Tuesday 21 November 2017

Investor concern grows for gas explorer's future

Promises of a new project in the pipeline have done little to quell scepticism among embattled Minmet shareholders, writes John Reynolds

John Liwosz.
John Liwosz.

TWO years after a collapse in the value of their shares and after a complaint to the Serious Fraud Office (SFO) in London and the Office for the Director of Corporate Enforcement (ODCE), Irish shareholders in formerly AIM-listed, Dublin-based exploration firm Minmet Plc -- now called Aventine Resources -- remain understandably sceptical and very concerned about the fate of their investments.

Despite assurances from director John Liwosz early last week about a forthcoming shale gas deal for its remaining asset in the US that might return some of their cash in the future, the handful of shareholders who attended an annual general meeting in Dublin on Wednesday last remain haunted by various controversies that have surrounded the company since it was first set up by Charlie Haughey's son Conor and late former Aer Lingus chairman Bernie Cahill in 1998.

At one time, Minmet had a market value of £210m on hopes of big gold finds, but that was a distant memory by July 2008, when representatives of 6,000 British and Irish shareholders demanded answers about a highly complex money trail that involved dealings with the company's chairman, Peter Maddocks, deals with offshore companies, loans that couldn't be paid back and business dealings with South African businessman Leslie Greyling and his son Clinton.

In the past, as reported in the Sunday Independent in 2008, Charms Investments, founded by Clinton Greyling, was involved in the sale of a Tucumcari shale gas project in New Mexico and Mr Greyling received a €126,000 payment through an offshore company for a West African resources deal.

But there are concerns among shareholders that Leslie -- who pleaded guilty to a US stock fraud in the early 1990s and in 1997 pleaded guilty to a securities fraud in Florida -- is still linked to Aventine.

They are now battling to have two independent directors appointed, to give them a fairer say in what happens to their shareholdings, when they transfer to a stake in a newly formed US company that will develop Tucumcari to bring the gas wells into production, using a $30m (€20m) loan to Aventine.

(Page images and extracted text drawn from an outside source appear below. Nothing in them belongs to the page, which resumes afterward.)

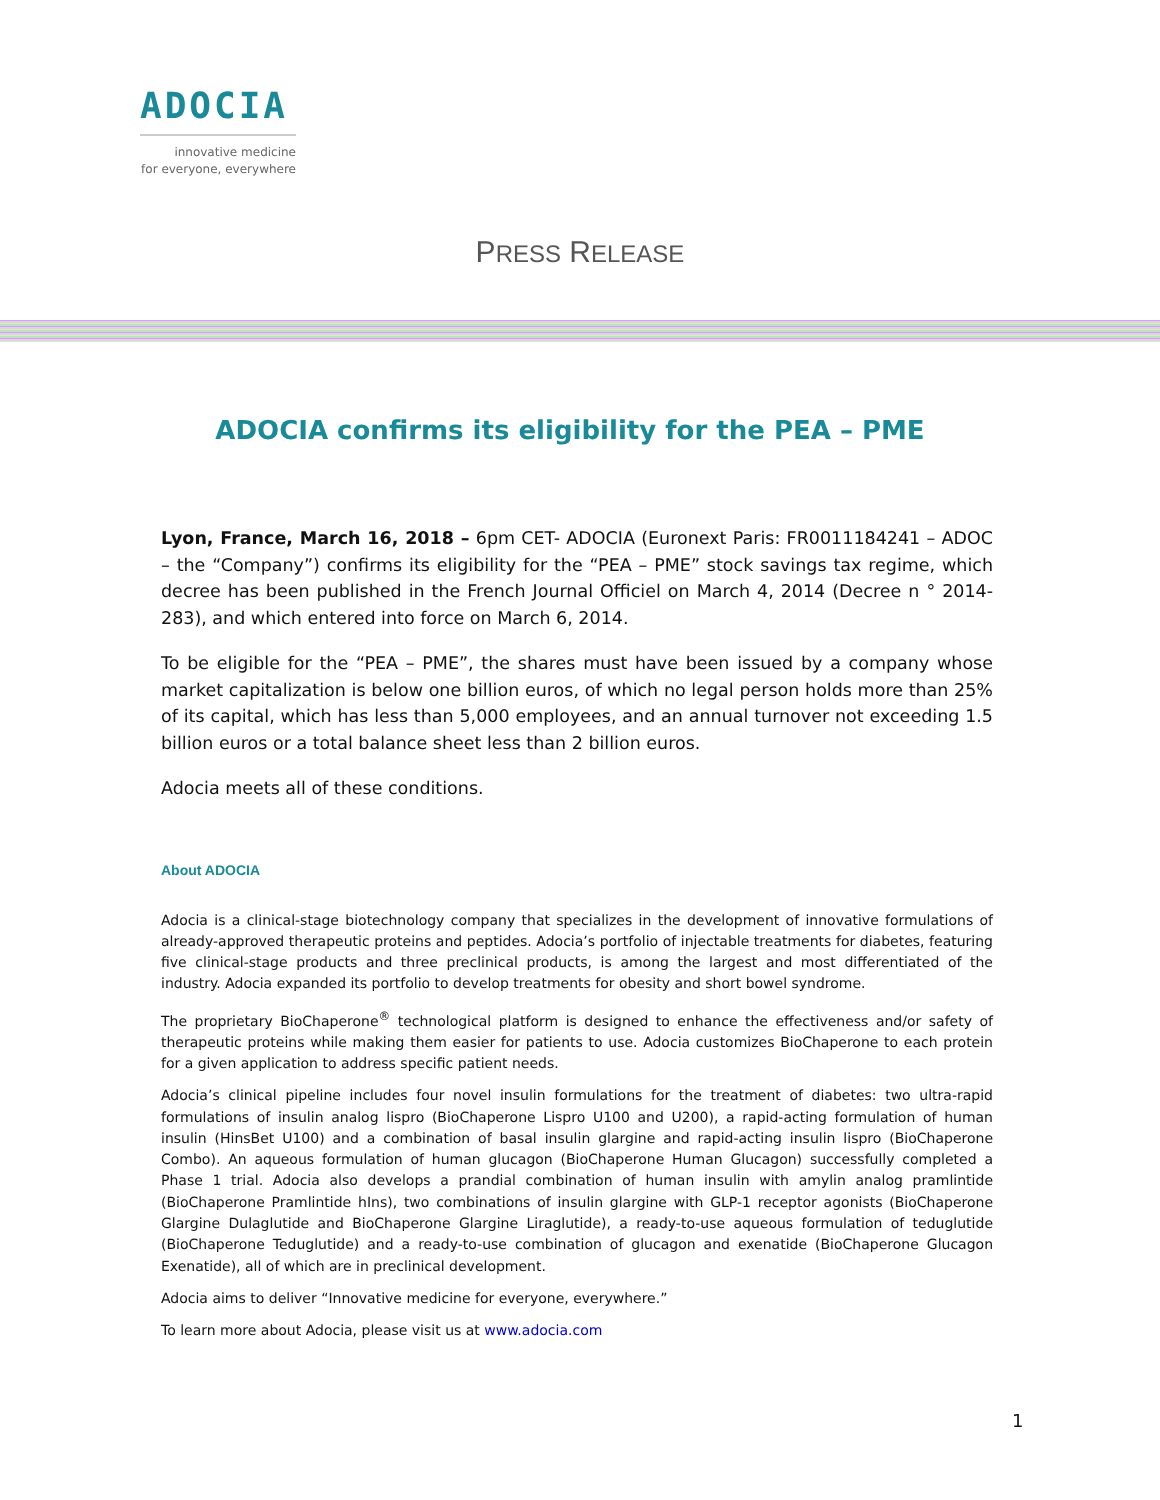ADOCIA
innovative medicine
for everyone, everywhere
PRESS RELEASE
ADOCIA confirms its eligibility for the PEA – PME
Lyon, France, March 16, 2018 – 6pm CET- ADOCIA (Euronext Paris: FR0011184241 – ADOC – the “Company”) confirms its eligibility for the “PEA – PME” stock savings tax regime, which decree has been published in the French Journal Officiel on March 4, 2014 (Decree n ° 2014-283), and which entered into force on March 6, 2014.
To be eligible for the “PEA – PME”, the shares must have been issued by a company whose market capitalization is below one billion euros, of which no legal person holds more than 25% of its capital, which has less than 5,000 employees, and an annual turnover not exceeding 1.5 billion euros or a total balance sheet less than 2 billion euros.
Adocia meets all of these conditions.
About ADOCIA
Adocia is a clinical-stage biotechnology company that specializes in the development of innovative formulations of already-approved therapeutic proteins and peptides. Adocia’s portfolio of injectable treatments for diabetes, featuring five clinical-stage products and three preclinical products, is among the largest and most differentiated of the industry. Adocia expanded its portfolio to develop treatments for obesity and short bowel syndrome.
The proprietary BioChaperone<sup>®</sup> technological platform is designed to enhance the effectiveness and/or safety of therapeutic proteins while making them easier for patients to use. Adocia customizes BioChaperone to each protein for a given application to address specific patient needs.
Adocia’s clinical pipeline includes four novel insulin formulations for the treatment of diabetes: two ultra-rapid formulations of insulin analog lispro (BioChaperone Lispro U100 and U200), a rapid-acting formulation of human insulin (HinsBet U100) and a combination of basal insulin glargine and rapid-acting insulin lispro (BioChaperone Combo). An aqueous formulation of human glucagon (BioChaperone Human Glucagon) successfully completed a Phase 1 trial. Adocia also develops a prandial combination of human insulin with amylin analog pramlintide (BioChaperone Pramlintide hIns), two combinations of insulin glargine with GLP-1 receptor agonists (BioChaperone Glargine Dulaglutide and BioChaperone Glargine Liraglutide), a ready-to-use aqueous formulation of teduglutide (BioChaperone Teduglutide) and a ready-to-use combination of glucagon and exenatide (BioChaperone Glucagon Exenatide), all of which are in preclinical development.
Adocia aims to deliver “Innovative medicine for everyone, everywhere.”
To learn more about Adocia, please visit us at www.adocia.com
1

They are also concerned that last year Aventine's board wanted to exchange all debt for shares in Trilliant Exploration, a US pink sheet (small stock) listed company that earlier this month could not even pay its audit fees.

Prior to this, the Aventine board announced a potential takeover by a US firm called Fox Petroleum, when its shares were trading at a dollar. Their value has since plummeted however, and they are now nine-tenths of one cent, according to concerned shareholders.

Earlier this week, Mr Liwosz told them that the ODCE would have preferred that the directors liquidate Aventine.

"In that case, the only people who would get anything would have been the former directors, though," he stated. Nevertheless, the shareholders fear that a similar fate awaits any shares they end up with in the newly proposed Tucumcari project deal. They point to the fact that the company's auditors, Deloitte and Touche, resigned in January, suggesting that the value of the Tucumcari project is questionable.

A newly appointed auditor, LHM Casey McGrath, was "unable to obtain sufficient appropriate audit evidence to enable us to form an opinion as to the appropriateness of . . . the value of. . . intangible assets [the Tucumcari project], investments in subsidiaries and group undertakings [loans]".

Mr Liwosz disagrees, however, pointing to fully validated reports by consultants Edison Research and Gaffney, Cline and Associates that support the project being valued at $68m.

"I'd like Aventine to be a future incubator of attractive prospects in the resources sector that could be floated off or sold to trade buyers, and hopefully we'd relist to benefit our shareholders," he said, having admitted that the company had recently received "a severe kicking by the authorities".

Whether this will instill confidence in shareholders like Dubliner Jim Wilson, who has invested "a substantial amount" in Minmet -- now Aventine -- through the years, remains to be seen however.

"What happened here in the past was very galling -- but I'd like the new director [Mr Liwosz] to earn my trust. I hope that my investment doesn't go down the pan again," he said bluntly.